Before the widespread use of telemetry boluses, methods for diagnosing acidosis in cattle involved extraction of rumen fluid for analysis. One method of collecting rumen fluid, called rumenocentesis, involved injection of a large needle through the cow’s side and directly into the rumen. This technique gained popularity in the late 90’s after it was demonstrated by Garrett et al. (1994) as an alternative to ororuminal collection, a procedure often plagued by salivary contamination. The technique is sometimes also known as rumen puncture or, if you are a vet, rumen tap.
Several studies have been completed in the past to determine the effectiveness and dangers associated with rumenocentesis. Tajik et al. (2011) performed rumenocentesis on 196 dairy cows from 10 different herds. Initially 205 cows were selected, but due to a combination of heavy resistance, blood contamination and an inability to locate the rumen it was only possible to sample 196 cows. Twenty four cows out of the remaining 196 showed signs of cutaneous inflammation at the site of puncture with one cow’s inflammation reaching 5cm in diameter.
Another study, Strabel et al. (2007), closely evaluated the clinical and pathological consequences of rumenocentesis on 11 dairy cows. The cows were observed for 7 days after the procedure, then slaughtered to allow complete anatomical and pathological examination. The resulting clinical signs include: forced inspiration (3 cows), transient episodes of hyperthermia (2 cows), haematoma formation at puncture site (9 cows) as well as one cow being culled through necessity due to severe generalized septic peritonitis spreading from the site of rumenocentesis.
It is obvious that, if performed correctly on a suitable cow then rumenocentesis can provide clear results without too much distress to the cow. Although, with the limitations of only acquiring one reading, hard to avoid inaccuracies due to rumen location and the chance of post-operative infection at the site of puncture, it is far from a perfect test.

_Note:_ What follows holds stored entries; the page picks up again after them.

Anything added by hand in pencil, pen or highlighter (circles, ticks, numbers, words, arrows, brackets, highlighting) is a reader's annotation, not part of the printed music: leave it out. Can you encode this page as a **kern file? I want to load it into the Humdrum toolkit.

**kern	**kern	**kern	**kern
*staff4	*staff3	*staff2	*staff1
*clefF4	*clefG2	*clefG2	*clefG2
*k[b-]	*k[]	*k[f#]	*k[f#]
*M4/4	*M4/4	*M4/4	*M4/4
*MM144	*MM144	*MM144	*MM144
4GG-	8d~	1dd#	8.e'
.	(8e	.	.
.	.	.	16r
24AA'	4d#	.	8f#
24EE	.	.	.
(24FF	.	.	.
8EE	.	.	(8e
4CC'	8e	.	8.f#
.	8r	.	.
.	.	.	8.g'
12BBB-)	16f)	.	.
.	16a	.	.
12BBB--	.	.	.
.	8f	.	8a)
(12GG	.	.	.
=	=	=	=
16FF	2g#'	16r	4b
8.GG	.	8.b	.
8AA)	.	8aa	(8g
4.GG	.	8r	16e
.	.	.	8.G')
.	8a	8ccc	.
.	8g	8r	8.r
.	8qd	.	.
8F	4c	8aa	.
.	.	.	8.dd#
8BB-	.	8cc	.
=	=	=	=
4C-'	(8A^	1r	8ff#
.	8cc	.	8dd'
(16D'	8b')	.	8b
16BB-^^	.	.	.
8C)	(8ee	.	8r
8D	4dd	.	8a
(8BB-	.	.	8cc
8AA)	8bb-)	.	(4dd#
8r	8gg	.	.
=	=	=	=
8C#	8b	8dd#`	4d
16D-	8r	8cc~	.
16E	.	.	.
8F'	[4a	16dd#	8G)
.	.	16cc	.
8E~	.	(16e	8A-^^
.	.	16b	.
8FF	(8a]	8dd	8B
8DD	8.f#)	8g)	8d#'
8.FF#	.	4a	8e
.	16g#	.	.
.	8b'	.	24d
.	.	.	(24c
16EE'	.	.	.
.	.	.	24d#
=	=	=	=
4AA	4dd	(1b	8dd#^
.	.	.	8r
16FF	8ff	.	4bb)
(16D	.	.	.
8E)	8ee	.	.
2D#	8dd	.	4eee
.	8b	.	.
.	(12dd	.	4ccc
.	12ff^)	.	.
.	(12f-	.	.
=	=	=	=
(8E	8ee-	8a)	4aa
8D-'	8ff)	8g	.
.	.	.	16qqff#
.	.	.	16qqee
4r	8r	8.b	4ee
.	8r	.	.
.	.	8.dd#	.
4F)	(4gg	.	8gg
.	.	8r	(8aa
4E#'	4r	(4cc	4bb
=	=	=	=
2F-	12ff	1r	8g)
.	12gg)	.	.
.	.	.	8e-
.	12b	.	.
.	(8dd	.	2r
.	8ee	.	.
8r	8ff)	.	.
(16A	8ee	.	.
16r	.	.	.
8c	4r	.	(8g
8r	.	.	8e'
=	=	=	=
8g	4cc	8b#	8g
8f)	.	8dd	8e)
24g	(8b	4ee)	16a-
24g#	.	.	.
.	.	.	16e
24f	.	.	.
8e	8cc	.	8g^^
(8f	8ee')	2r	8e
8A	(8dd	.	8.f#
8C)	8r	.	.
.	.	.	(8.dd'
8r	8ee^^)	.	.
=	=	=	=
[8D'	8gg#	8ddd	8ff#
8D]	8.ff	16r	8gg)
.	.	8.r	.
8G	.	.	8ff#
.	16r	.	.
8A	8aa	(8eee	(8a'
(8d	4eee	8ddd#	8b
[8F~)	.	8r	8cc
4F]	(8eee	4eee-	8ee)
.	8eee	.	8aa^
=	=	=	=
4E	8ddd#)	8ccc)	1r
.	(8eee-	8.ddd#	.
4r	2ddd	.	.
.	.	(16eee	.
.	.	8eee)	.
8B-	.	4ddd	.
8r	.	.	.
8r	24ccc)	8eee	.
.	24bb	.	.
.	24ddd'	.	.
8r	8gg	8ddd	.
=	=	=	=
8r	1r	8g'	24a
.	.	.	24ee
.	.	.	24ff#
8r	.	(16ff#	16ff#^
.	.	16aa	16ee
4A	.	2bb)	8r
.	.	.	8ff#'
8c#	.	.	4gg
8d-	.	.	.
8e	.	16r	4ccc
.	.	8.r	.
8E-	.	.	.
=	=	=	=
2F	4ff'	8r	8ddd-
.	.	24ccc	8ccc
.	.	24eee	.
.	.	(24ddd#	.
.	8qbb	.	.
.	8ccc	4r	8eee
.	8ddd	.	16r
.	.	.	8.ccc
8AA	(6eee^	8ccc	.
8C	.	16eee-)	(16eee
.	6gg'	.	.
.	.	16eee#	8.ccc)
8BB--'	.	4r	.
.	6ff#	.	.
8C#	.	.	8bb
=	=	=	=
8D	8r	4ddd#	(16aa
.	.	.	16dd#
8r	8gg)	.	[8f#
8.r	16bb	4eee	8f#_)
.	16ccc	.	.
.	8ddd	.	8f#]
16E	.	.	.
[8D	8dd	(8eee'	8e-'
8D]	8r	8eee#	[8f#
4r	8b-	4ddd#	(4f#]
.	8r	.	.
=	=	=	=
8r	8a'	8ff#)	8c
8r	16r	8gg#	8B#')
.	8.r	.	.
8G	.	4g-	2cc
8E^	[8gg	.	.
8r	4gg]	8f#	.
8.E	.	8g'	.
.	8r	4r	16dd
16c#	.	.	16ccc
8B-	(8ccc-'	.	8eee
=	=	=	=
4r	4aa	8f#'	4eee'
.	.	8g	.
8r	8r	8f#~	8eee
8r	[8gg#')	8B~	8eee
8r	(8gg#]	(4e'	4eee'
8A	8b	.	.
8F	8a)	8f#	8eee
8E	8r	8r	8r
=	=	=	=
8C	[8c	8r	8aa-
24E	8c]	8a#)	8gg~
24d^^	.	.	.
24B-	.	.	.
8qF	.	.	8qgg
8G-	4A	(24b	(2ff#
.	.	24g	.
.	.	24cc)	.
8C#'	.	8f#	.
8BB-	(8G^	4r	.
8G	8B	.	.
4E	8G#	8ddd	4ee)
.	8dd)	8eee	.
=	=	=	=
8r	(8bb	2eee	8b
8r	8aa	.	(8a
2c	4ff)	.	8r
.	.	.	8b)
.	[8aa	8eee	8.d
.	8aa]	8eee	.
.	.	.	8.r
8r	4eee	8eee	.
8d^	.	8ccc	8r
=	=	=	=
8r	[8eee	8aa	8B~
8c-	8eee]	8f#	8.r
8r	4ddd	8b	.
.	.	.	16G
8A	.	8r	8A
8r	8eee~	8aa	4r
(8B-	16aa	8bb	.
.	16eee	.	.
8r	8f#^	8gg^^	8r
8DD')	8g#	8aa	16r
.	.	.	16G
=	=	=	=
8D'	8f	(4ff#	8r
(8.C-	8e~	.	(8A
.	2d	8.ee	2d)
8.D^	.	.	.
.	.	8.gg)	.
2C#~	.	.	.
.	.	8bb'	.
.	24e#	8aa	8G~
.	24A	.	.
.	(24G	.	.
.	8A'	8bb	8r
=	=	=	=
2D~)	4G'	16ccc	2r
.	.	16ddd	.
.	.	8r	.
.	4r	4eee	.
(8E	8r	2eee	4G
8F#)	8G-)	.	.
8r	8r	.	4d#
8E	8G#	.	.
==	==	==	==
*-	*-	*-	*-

As the size and position of a rumen can vary greatly, it is difficult to reach the same location within the rumen of each cow. As shown in Tajik et al. (2011) it is sometimes hard enough even finding the rumen, and, as the pH in the rumen differs depending on location, the comparability of rumenocentesis can always be questioned. Ororuminal probes suffer from a similar problem as insertion requires the probe to go deep enough into the cow as to be sure it’s in the rumen, and insertion this far leaves the probe in an unknown location. eCow’s telemetry bolus is specifically designed to be retained in the reticulum where it remains until death, allowing strong comparisons to be drawn between cows.
Another limitation to the procedure is, as rumenocentesis is technically a surgical procedure, it requires a fully qualified veterinarian. First the animal requires sedation, followed by shaving and cleaning of the area to be punctured. The animal is also usually locked in a stall, often restrained. This results in a very lengthy procedure, especially considering more than one animal will need to be tested to check a herd. Methods involving ororuminal probes are faster to perform but they still only provide one reading, and if multiple readings are required the procedure must still be performed each time. In contrast, insertion of an eCow bolus simply requires a balling gun, a tool widely used for administering supplements to cows and subsequent readings are collected automatically.
Perhaps the most obvious disadvantage of rumenocentesis today is that, similar to ororuminal probes, it does not provide continuous data. In order to truly understand the rumen of a cow it is necessary to observe the pH rise and fall. The daily range, the lowest point and the consistency of the daily profile all contribute to a better understanding of the cow not available with rumenocentesis. Although a useful technique in the past, rumenocentesis no longer fulfils a niche.
GARETT, E. F., NORLUND, K. V. (1994) Rumenocentesis: a technique for the diagnosis of subacute rumen acidosis in dairy herds. Bovine Practitioner 28:104
STRABEL, D., A. EWY, T. KAUFMANN, A. STEINER, M. KIRCHHOFER (2007): Rumenocentesis: a suitable technique for analysis of rumen juice pH in cattle? Schweiz. Arch. Tierheilkd. 149, 301-306.
TAJIK, J., M. G. NADALIAN, A. RAOOFI, G. R. MOHAMMADI, A. R. BAHONAR: AJIK, J., M. G. NADALIAN, A. RAOOFI, G. R (2011): Evaluation of rumenocentesis practicability as a routine diagnostic technique in veterinary practice. Vet. arhiv 81, 557-561.